FIGURE 3.

Inhibition of InsP₇ formation in TNP-treated HeLa cells. A, HPLC separation of inositol phosphates extracted from HeLa cells stimulated with DMSO (filled circles) or TNP at 100 nm (open circles), 1 μm (filled squares), or 10 μm (open squares) for 2 h at 37 °C. The cells were grown in inositol-free medium supplemented with 10% (v/v) dialyzed fetal calf serum and 50 μCi of [2-³H]inositol for 3 days, and inositol phosphates were extracted (see “Experimental Procedures”). Since the InsP₆ peak did not change by more than 10% between all of the conditions (average in control cells = 564,651 dpm and average in cells treated to 10 μm TNP = 599,011 dpm), the dpm in the InsP₆ peak was used to normalize levels of other inositol phosphates. In control HeLa cells, the percentages of InsP₃, InsP₄, InsP₇, and InsP₈ with respect to InsP₆ are 12, 4, 6, and 0.7%, respectively. Similar values for InsP₇ and InsP₈ have been reported in DDT₁-MF2 cells and HEK cells (30).
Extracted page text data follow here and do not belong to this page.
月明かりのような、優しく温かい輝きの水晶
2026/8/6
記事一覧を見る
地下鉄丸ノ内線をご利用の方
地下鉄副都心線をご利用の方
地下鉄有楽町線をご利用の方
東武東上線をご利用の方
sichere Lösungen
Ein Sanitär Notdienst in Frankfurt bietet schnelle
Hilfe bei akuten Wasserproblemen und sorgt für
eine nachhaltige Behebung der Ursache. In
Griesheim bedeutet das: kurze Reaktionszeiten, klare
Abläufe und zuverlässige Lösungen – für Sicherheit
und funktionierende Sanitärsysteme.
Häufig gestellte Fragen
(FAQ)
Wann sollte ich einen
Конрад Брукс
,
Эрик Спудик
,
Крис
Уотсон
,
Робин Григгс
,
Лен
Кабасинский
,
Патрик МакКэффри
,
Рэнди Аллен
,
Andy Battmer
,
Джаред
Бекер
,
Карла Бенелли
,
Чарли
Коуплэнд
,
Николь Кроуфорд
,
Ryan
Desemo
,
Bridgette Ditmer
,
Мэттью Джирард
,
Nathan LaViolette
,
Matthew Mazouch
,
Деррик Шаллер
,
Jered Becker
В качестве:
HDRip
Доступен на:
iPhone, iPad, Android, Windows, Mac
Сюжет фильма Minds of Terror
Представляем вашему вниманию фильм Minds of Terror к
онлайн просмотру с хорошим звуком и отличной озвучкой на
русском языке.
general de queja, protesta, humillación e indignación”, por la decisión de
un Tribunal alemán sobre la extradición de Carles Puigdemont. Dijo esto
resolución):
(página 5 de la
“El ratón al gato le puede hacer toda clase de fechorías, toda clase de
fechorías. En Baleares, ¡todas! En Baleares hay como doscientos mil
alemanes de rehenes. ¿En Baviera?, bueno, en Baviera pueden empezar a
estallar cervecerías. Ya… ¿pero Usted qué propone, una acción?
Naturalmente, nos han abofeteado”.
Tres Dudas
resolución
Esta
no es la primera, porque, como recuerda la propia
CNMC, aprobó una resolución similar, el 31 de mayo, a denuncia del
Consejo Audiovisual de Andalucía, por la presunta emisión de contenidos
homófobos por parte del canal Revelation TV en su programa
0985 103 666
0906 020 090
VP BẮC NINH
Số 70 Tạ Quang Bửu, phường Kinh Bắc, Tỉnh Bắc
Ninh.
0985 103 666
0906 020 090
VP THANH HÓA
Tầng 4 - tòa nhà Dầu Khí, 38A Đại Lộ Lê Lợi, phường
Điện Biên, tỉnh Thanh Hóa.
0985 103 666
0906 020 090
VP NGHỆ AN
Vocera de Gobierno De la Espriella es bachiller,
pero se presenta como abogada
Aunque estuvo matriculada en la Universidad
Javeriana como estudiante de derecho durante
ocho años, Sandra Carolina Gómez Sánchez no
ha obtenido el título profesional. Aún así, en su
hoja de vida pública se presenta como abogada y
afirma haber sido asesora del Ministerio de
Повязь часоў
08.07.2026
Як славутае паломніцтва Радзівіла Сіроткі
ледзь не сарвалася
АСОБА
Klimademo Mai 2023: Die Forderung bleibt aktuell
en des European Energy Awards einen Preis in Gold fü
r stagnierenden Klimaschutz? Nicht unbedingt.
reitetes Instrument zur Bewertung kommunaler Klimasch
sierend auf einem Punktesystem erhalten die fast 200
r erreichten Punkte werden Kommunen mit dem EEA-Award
B, change in InsP₅ (filled triangles), InsP₃ (filled squares), and InsP₄ (open squares) normalized to InsP₆ in the presence of increasing TNP. In each case, the total radioactivity under the corresponding peak (base line-subtracted) was divided by the total radioactivity under the InsP₆ peak (base line-subtracted) and expressed as a percentage. Data are the mean of two different experiments, each an average of triplicate assays, and error bars represent the S.D. of the data. C, TNP-induced dose-dependent decrease in InsP₇. For each concentration of TNP, radioactivity in the [³H]InsP₇ peak was normalized to that in the [³H]InsP₆ peak. Data are the average of triplicate experiments, and error bars represent the S.D. of the data. Sigma Plot software was used to carry out curve fitting to the InsP₇ data, and the IC₅₀ calculation was carried out from the equation used to fit the curve.